The purpose of this paper is to examine the performance attributes and investment characteristics of listed real estate companies vis-à-vis listed infrastructure companies. Utilising Bloomberg data, the paper investigates the inter and intra performance of the five largest global stock exchanges, namely New York, Tokyo, London, Shanghai and Hong Kong. A growing school of thought has emerged inferring that performance dynamics of real estate and infrastructure are inherently similar in composition but can be distinctly different in terms of outturn. Nonetheless, many fund managers have a propensity to ‘group’ real estate and infrastructure commodities within their alternative investment "basket" with little thought or consideration afforded to the idiosyncratic nature of the underlying assets driving performance. As such, one key question to ask is whether this "pooled rationale" is justified? Or should commodities linked to real assets (including real estate and infrastructure) be afforded special dispensation attributed to diversification potential and risk mitigation within the confines of a listed investment portfolio.

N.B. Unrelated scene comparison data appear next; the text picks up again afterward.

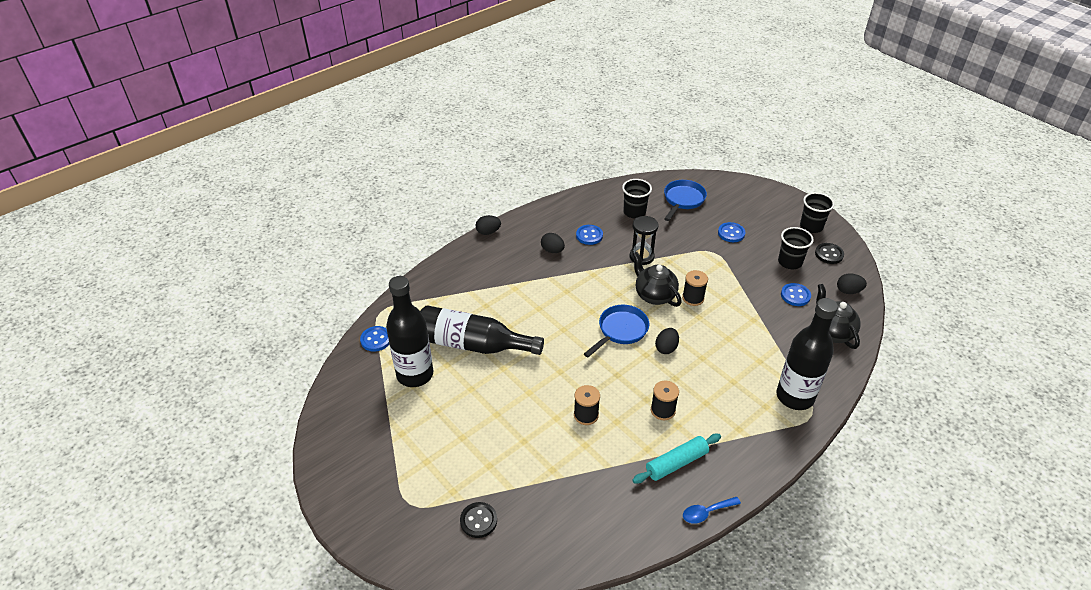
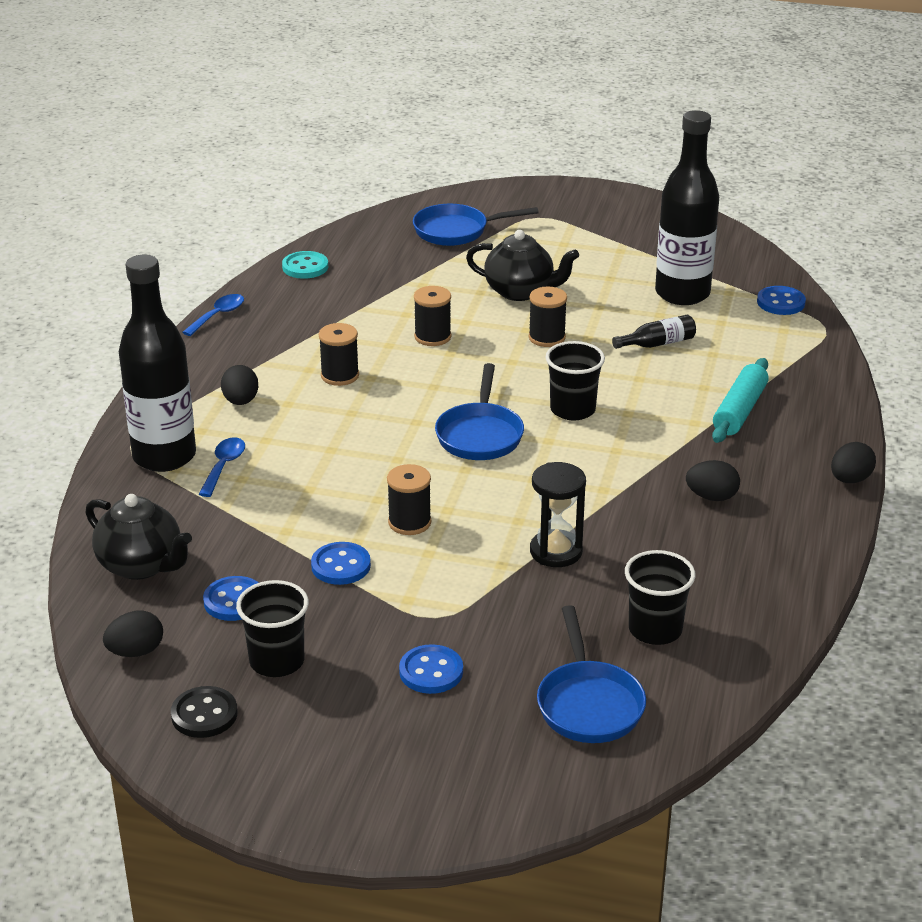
camera: 145 degrees right, 10 degrees down
(473, 344) = (657, 343): black bottle -> black bottle, size x0.42
(478, 521) = (456, 231): black button -> blue pan
(524, 380) = (547, 338): none -> black spool
(589, 235) = (683, 548): blue button -> blue button (341, 566)
(614, 538) = (305, 267): none -> turquoise button
(654, 295) = (476, 501): black teapot -> black teapot (520, 291)
(666, 348) = (394, 440): black egg -> black egg (241, 401)
(676, 463) = (283, 338): turquoise rolling pin -> turquoise rolling pin (739, 411)
(765, 374) = (224, 466): none -> blue spoon
(811, 226) = (272, 767): black cup -> black cup (572, 410)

Against the above contextual background, this paper attempts to shed empirical light on risk-return behaviour and diversification potential of infrastructure and real estate companies listed on the aforementioned international stock markets for the period of 2000-2016. To achieve this, we construct risk-adjusted return series (Sharpe Indices) for different major infrastructure sub-sectors (namely transport, utilities, renewable energy and telecommunication) and the real estate markets based on company-level data. A set of inter asset correlation matrices over different sub-periods are then developed to study the temporal dependence of returns between the sectors and across the five stock markets. Co-integration and Granger Causality models are devised to further explore the temporal dynamics of their interaction based on long-term cointegrating and lead-lag relationships.